The Luck Of The Schedule

This weekend’s start of interleague play is a reminder that one of the greatest vagaries of the modern version of the Great Game is its unbalanced schedule. To be fair of course, interleague play didn’t cause the unbalanced schedule, but it has certainly added some distinctive elements to it. And given that we’re talking about a game steeped in tradition, where every significant change is hotly debated both before and after it takes place, I’m surprised that the modern schedule isn’t more of an issue for the purists. After all, the designated hitter rule is almost two generations old, and there are still folks who get exercised about it.

Once upon a time in the misty days of old, the game’s schedule was simple and rigid. Each team played each of its seven league opponents 22 times for a total of 154 games. After the AL expanded to ten teams with the addition of the Washington Senators (version 2) and the Los Angeles Angels, and the NL added the New York Mets and Houston Colt .45’s (now Astros), the schedule grew, but remained simple and rigid. Nine league opponents, 18 games against each, 162 games in total. But with subsequent expansions and the eventual split of each league into first two, and later three divisions, simple and rigid went the way of the Saturday one-admission doubleheader.

Probably one of the reasons the modern schedule is not as controversial as one might expect is that greater emphasis has been placed on play within each team’s own division. Surely Red Sox fans are happy to forgo a few visits by the Kansas City Royals each summer in exchange for more matchups against their hated rivals from the Bronx. On the other hand, 18 or 19 games against each divisional opponent can make things especially difficult for the weak teams in otherwise strong divisions. Consider the plight of the Baltimore Orioles: fully one-third of their games are against the Yankees, Red Sox, or Rays. Even if Baltimore had competent ownership (which it doesn’t), the long, hard task of building a winning tradition would be just that much more arduous given that calendar.
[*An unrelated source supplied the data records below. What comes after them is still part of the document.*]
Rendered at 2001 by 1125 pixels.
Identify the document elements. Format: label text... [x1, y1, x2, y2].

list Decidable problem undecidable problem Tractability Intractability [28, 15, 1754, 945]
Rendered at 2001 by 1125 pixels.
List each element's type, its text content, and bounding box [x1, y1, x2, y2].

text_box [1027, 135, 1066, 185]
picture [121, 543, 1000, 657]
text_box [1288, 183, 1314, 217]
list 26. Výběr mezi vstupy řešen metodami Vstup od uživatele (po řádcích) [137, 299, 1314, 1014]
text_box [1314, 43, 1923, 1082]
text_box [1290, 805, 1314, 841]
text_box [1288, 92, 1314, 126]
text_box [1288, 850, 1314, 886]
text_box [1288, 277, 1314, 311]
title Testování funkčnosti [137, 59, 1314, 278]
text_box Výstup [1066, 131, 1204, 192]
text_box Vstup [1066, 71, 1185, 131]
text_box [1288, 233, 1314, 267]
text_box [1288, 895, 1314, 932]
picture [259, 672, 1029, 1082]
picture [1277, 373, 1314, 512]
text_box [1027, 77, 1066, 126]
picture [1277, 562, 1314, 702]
But the tradeoff for more games within the division is unequal scheduling of games outside of it. The LA Angels have been the class of the AL West five of the past six years. While stumbling out of the gate this season, they still figure to be a tough opponent that other teams aren’t anxious to face. That may be good news for the Yankees, who play them eight times this year while Tampa Bay faces them nine times and Boston has ten meetings with the Angels. On top of the difference in frequency, six of Tampa’s nine games are in Anaheim while only three are at home. The Yankees and Red Sox on the other hand both have just one three-game series at Angels Stadium. So with ten meetings Boston has to face LA the most of the three AL East rivals, but gets to do so seven times in the friendly environment of Fenway Park. One could look up and down the season schedules of the teams in every one of the six divisions and find similar variances in their non-divisional games.
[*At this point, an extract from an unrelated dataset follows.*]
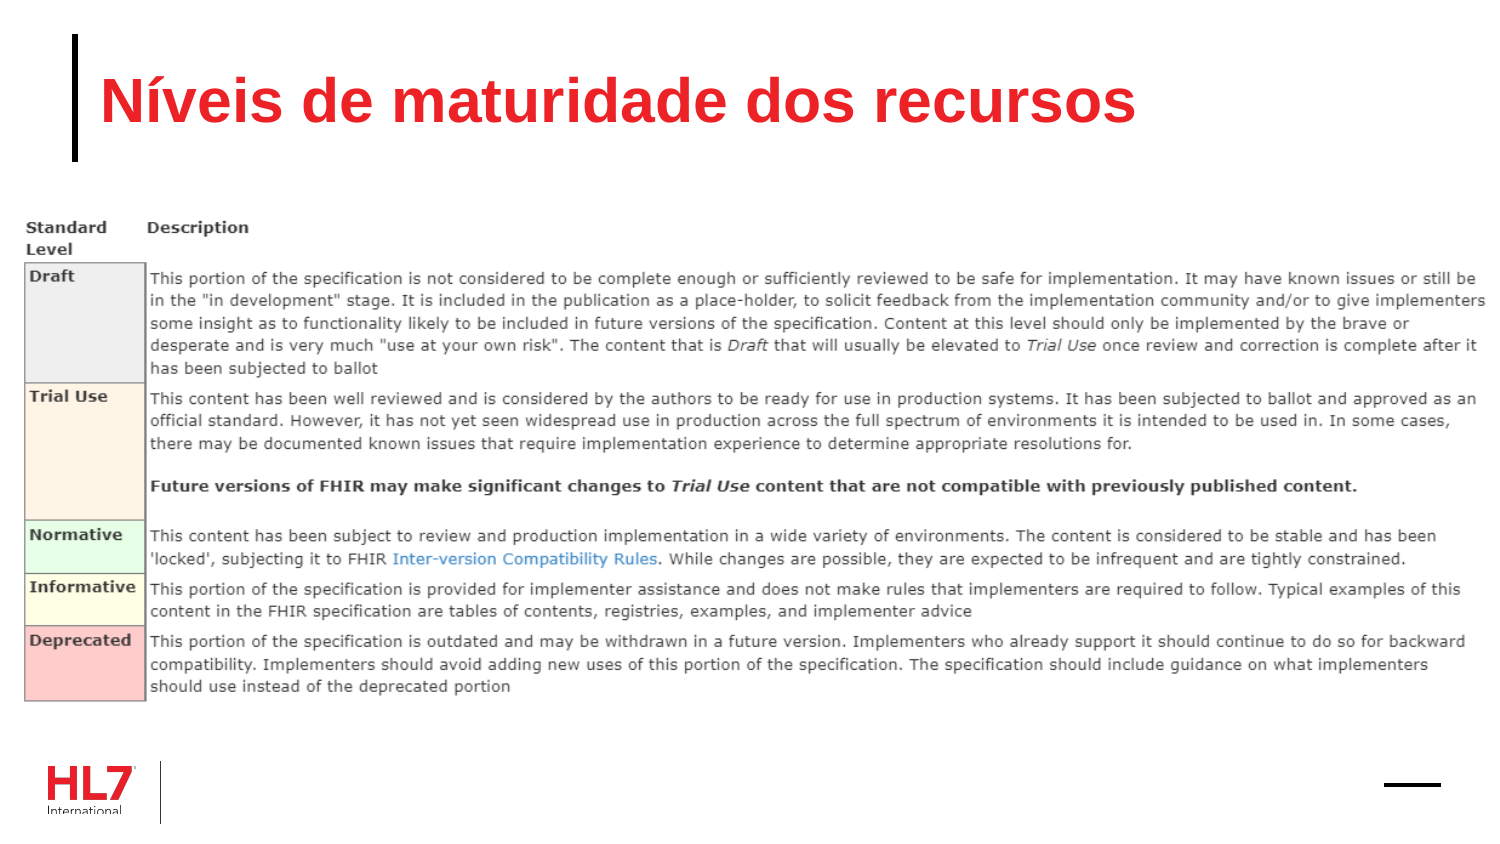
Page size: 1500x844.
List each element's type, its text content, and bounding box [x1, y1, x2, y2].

picture [48, 766, 136, 814]
title Níveis de maturidade dos recursos [100, 33, 1451, 163]
picture [0, 203, 1500, 715]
Interleague play increases the variations, for two reasons. First, in 2009 there are twelve “rivalry” matchups in which an AL and NL pair meet six times in inter-league play, three at each stadium. Some of these rivalries make sense, particularly where a city or metro area is home to a team from each league (New York, Chicago, greater Los Angeles, the San Francisco Bay area). Others seem contrived, such as Mariners versus Padres. Yes, Seattle and San Diego are both cities on the west coast. They also both start with the letter “s.” So what? But logical or not, the rivalry series mean that the teams involved face a total of five opponents in interleague play while teams without such series face six squads from the other league. And whatever the number, the names of those interleague opponents vary from team to team within a division. Once again using the three AL East contenders as examples (and go right ahead and pick your own favorite squad and its divisional rivals, the same will apply), the Yankees have six games against the Mets, a team that the Rays and Red Sox don’t meet at all. As of Sunday morning, the Mets were a sub-.500 squad. The Red Sox will play the Rockies and Giants next month, two teams that the Yankees and Rays won’t meet in 2009. At present Colorado is just under, and San Francisco is just over .500. And two-thirds of the Rays interleague games are against teams that neither the Yankees nor Red Sox face, namely the Marlins, Padres, and Braves. Those three are a combined ten games over .500.
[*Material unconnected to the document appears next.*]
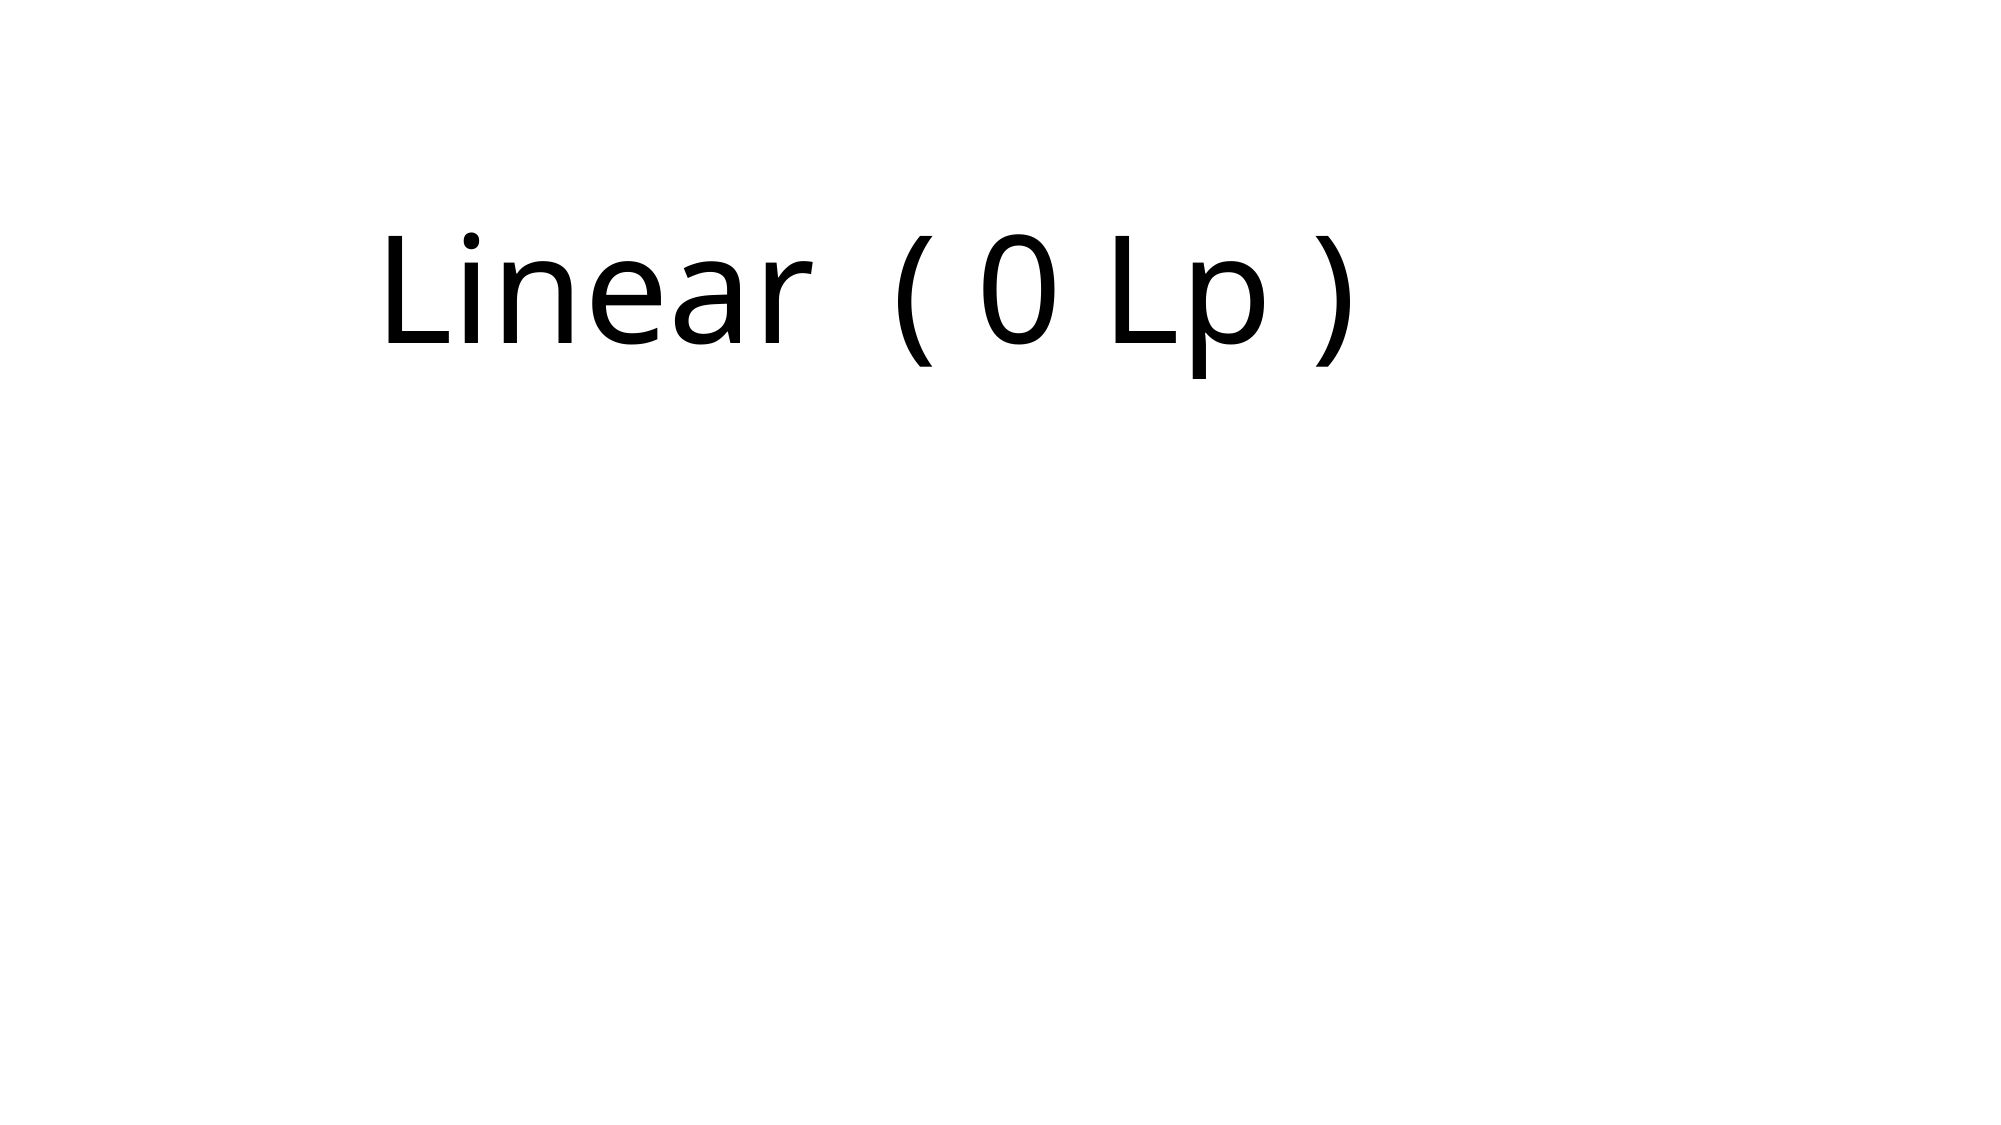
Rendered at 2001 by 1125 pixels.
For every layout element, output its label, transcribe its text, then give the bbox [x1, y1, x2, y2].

The other way that interleague play can impact the schedule is on travel. While Tampa will make the long trek across the country just twice in the course of the six month season, both New York and Boston must make a third trip west for the specific purpose of games against National League opponents.

Obviously the appeal of interleague play, like the appeal of more games within each division, has long since been deemed to outweigh the inherent unfairness of the unbalanced schedule. No doubt the sheer size of the 162-game season with all of the ups and downs that it brings serves to some degree as a balancing effect. But come late September, if your favorite nine is involved in a nip and tuck battle for divisional supremacy and the chance to play on into October, you might want to go back and look at what happened in the interleague games of May and June; or whether your team had to face that hot squad from the other side of the country a couple more times than did your divisional rival. Like the luck of a drive bouncing into the stands for a ground rule double instead of being cut off by the right fielder, a season could turn on the luck of the schedule.